Aim of the task
Render this sentence from the faculty profile below in Spanish: "In 2015, Stephanie Clare joined the Department of Comparative Literature at the University at Buffalo."

职称:Assistant Professor

所属学校:University at Buffalo

所属院系:College of Arts and Sciences

所属专业:Comparative Literature

联系方式:645-9102

简介

Ph.D. in Women’s and Gender Studies from Rutgers University

职业经历

In 2015, Stephanie Clare joined the Department of Comparative Literature at the University at Buffalo. A Ph.D. in Women’s and Gender Studies from Rutgers University, she works in feminist, queer, and critical race theory. At its broadest, her research considers twentieth-century cultural representations of gender, sexuality, race, and ethnicity in the Anglophone and Francophone worlds. Clare is especially interested in understanding the relationship between these representations and embodied, sentient experience. Her publications on these topics have appeared in Diacritics, differences, and GLQ. Her book manuscript, Earthly Encounters, is a work of queer, feminist, and postcolonial ecocriticism. At its heart lies a central question: how can we conceive of human subjectivity as it exists on this planet, earth? To answer this question, Clare analyzes texts written within settler colonial and colonial contexts in North America, Europe, and Africa. She turns to these texts because they highlight the material conditions of human life on earth as well as the politics of appropriation and representation. Drawing on this transnational archive, an archive that includes, for instance, Frantz Fanon’s The Wretched of the Earth and Bessie Head’s A Question of Power, she investigates sensations of the more-than-human world: the chill of winter, the warm embrace of the wind, the feeling of being immersed in water, and the stifling sense of containment. She brings attention to these sensations as they emerge in particular places that have been produced through settler colonial and colonial histories. She shows how such sensations are unevenly distributed within social worlds and are productive of racial, ethnic, national and gendered subjectivities. Her next book project will investigate the affective, emotional experience of queerness in a context where there is growing public acceptance of LGBT people.

Dataset extract
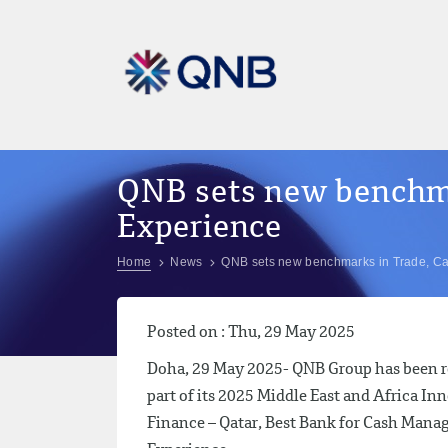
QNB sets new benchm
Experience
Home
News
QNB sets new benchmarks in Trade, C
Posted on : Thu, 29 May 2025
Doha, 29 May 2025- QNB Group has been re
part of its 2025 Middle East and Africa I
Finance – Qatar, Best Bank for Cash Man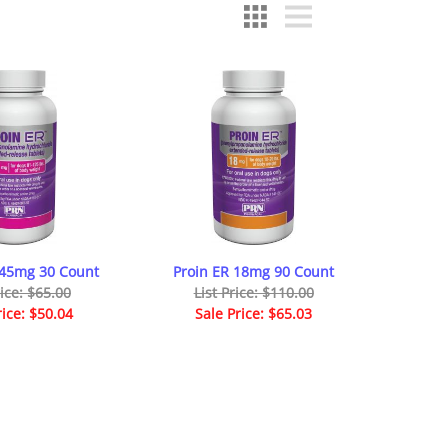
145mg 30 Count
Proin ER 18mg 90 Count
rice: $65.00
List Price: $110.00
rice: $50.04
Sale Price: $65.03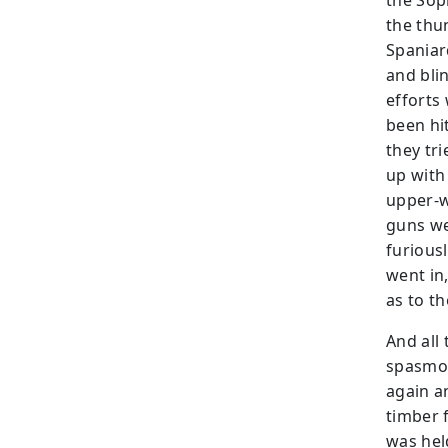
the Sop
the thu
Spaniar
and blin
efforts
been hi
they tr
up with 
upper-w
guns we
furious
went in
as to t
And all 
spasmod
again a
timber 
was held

Answer for this exercise
En 2015, Stephanie Clare se incorporó al Departamento de Literatura Comparada de la University at Buffalo.